Questi fenomeni in questa sequenza, crisi, malcontento, caccia a capri espiatori, non sono frutto dell’immaginazione, sono documentati, quaggiù nel mondo reale. Il mito ci racconta di due fazioni che in tempo di crisi si schierano per colpevolizzare o l’una o l’altro dei due protagonisti. Se le cose vanno male sarà colpa di quel brutto ragazzaccio impertinente che dà solo fastidio, avrà detto qualcuno; sarà colpa di quella vecchia strega, chissà che mostri avrà generato, avrà detto qualcun altro (notare come nella narrazione del poema siano presenti oltre i due rivali altri personaggi non solo e non tanto durante la guerra, ma in precedenza a provocarla).

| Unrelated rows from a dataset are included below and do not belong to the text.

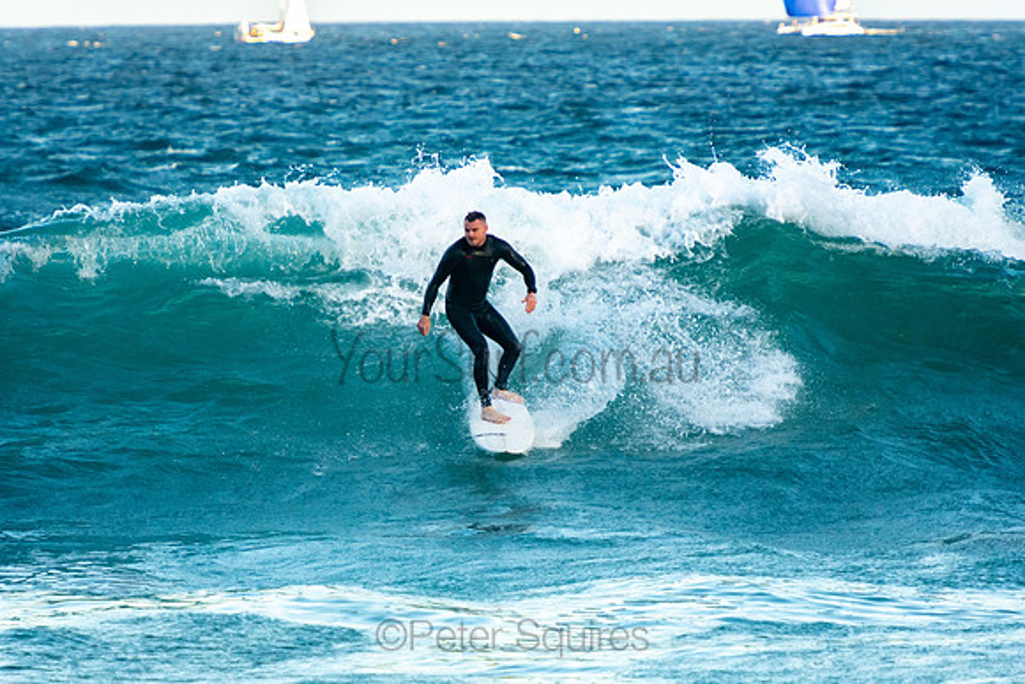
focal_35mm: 480
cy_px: 342
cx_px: 512
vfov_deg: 2.9
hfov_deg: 4.3
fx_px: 13669
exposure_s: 1/800
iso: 800
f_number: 5.6
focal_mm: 320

Girard ha mostrato che l’aggettivo “mitico” è perfettamente utilizzabile come sinonimo di accusa stereotipata. In tempo di crisi capita spesso che si accusino le donne di generare mostruosità. Oppure ci si accanisce contro chi appare deforme fisicamente.

Marduk ha quattro occhi, quattro orecchie e sputa fuoco, oltre che giocare con le tempeste, Tiamat genera draghi, mostri marini, incroci tra uomini e animali. Qui si vede chiaramente che il mito nasce da accuse ingigantite fino all’assurdo. Esse sono certamente fantasie, ma non prive di un senso, perché la situazione che le provoca non è fantasiosa, è reale.

Gli antichi racconti ci narrano il terribile dramma vissuto dalle primitive comunità, ancora così vulnerabili. Ma ancora più drammatica è la modalità per riportare la pace: Tiamat alla fine viene squartata. Anche questa è una punizione tutt’altro che fantasiosa, bensì documentata. Il malcontento è superato quando una fazione vince e tutti si ritrovano d’accordo su chi è il colpevole.

Gli antichi erano così ossessionati da quanto accaduto per ritornare all’ordine in cui vivevano che quello divenne l’unico schema per spiegare qualsiasi ordine, compreso quello del cosmo.

Nessuna fisica né altra scienza offre una soluzione al dramma. Al massimo può servire per combattere l’assurdità delle accuse, ma i recenti avvenimenti dell’ultimo secolo hanno dimostrato che l’ostilità e la ricerca di vittime trova sempre nuove strade. Deve essere un sapere di tipo diverso, che non accantona il mito, ma raccoglie il suo dramma, a “superarlo”, a risolverlo, per così dire, dall’interno.